* _Job item_
Please pull out the stretch of the patent excerpt below from "Still another object of" through "most discriminating consumer.", copying it word for word.

Still another objective of the instant invention is to disclose the use of a thermoelectric heat pump in combination with a removable bowl allowing the bowl to be used in heating of various substances.

Still another object of the instant invention is to provide an apparatus that is compact and aesthetically pleasing allowing placement on the counter-tops of the most discriminating consumer.

Other objects and advantages of this invention will become apparent from the following description taken in conjunction with the accompanying drawings wherein are set forth, by way of illustration and example, certain embodiments of this invention. The drawings constitute a part of this specification and include exemplary embodiments of the present invention and illustrate various objects and features thereof.

BRIEF DESCRIPTION OF THE DRAWINGS

FIG. 1 is a top view of the instant invention;

FIG. 2 is a side view;

FIG. 3 is a partial cross sectional view of the air circulation chamber;

FIG. 4 is a cross sectional side view;

FIG. 5 is a cross sectional top view illustrating the layout of the refrigeration system;

FIG. 6 is a perspective view with a bowl liner ready for installation;

FIG. 6A is a perspective view of the bowl liner;

FIG. 7 is a perspective view of an alternative bowl liner available for use with a beverage bottle;

FIG. 8 is a perspective view with a cover installed; and

FIG. 9 is a perspective view of an optional cover having a slidable cover.

FIG. 10 is a top view of a second embodiment of the instant invention using thermoelectric cooling chips;

FIG. 11 is a side view of FIG. 10;

FIG. 12 is a partial cross-sectional side view of the air circulation chamber of the second embodiment;

FIG. 13 is a detail of the cooling grid taken along lines 13--13 of FIG. 12;

FIG. 14 is a bottom view of the bowl illustrating the thermoelectrics taken along lines 14--14 of FIG. 12;

FIG. 15 is a bottom view of the support plate taken along lines 15--15 of FIG. 12;

FIG. 16 is an exploded view of the electrical coupling to one of the thermoelectrics;

FIG. 17 is a pictorial of the electrical schematic of the instant invention;

FIG. 18 is a partial cross-sectional side view of the air circulation chamber having an insulated wall and cover.

Page images and extracted text:
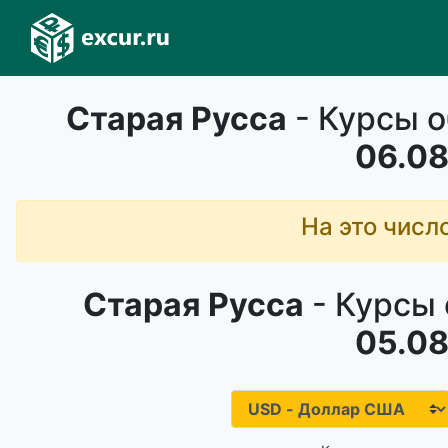
Старая Русса
- Курсы о
06.08
На это числ
Старая Русса
- Курсы 
05.08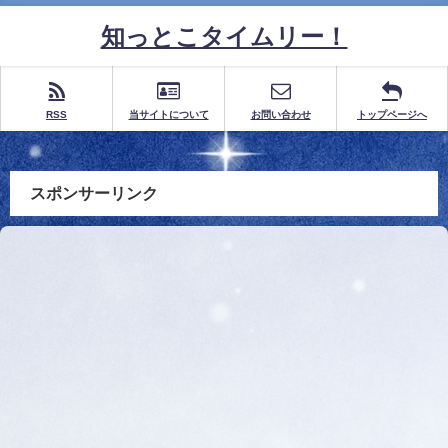
知っとこタイムリー！
RSS
当サイトについて
お問い合わせ
トップページへ
スポンサーリンク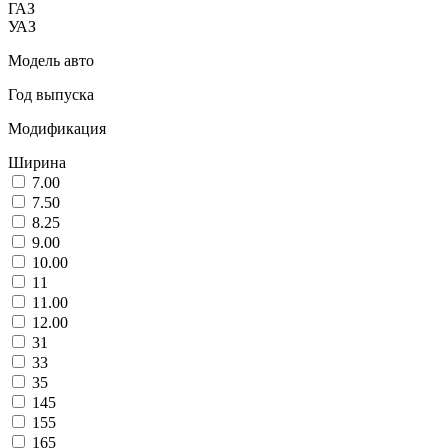
ГАЗ
УАЗ
Модель авто
Год выпуска
Модификация
Ширина
7.00
7.50
8.25
9.00
10.00
11
11.00
12.00
31
33
35
145
155
165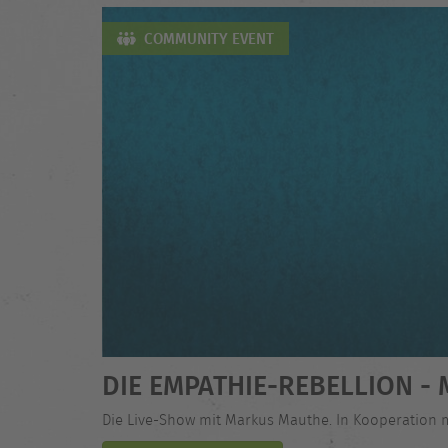
COMMUNITY EVENT
DIE EMPATHIE-REBELLION 
Die Live-Show mit Markus Mauthe. In Kooperation 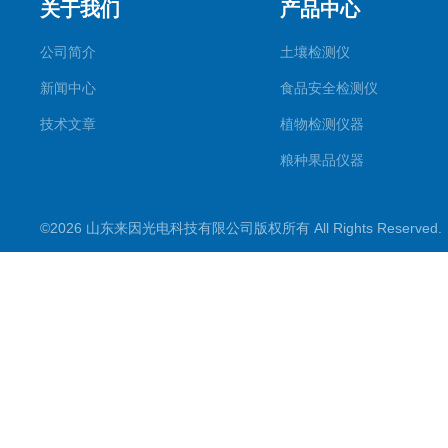
关于我们
产品中心
公司简介
土壤检测仪
新闻中心
食品安全检测仪
技术文章
植物检测仪器
粮种果品仪器
其它专用
©2026 山东来因光电科技有限公司版权所有 All Rights Reserve
水质检测仪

* _Your response_
Still another object of the instant invention is to provide an apparatus that is compact and aesthetically pleasing allowing placement on the counter-tops of the most discriminating consumer.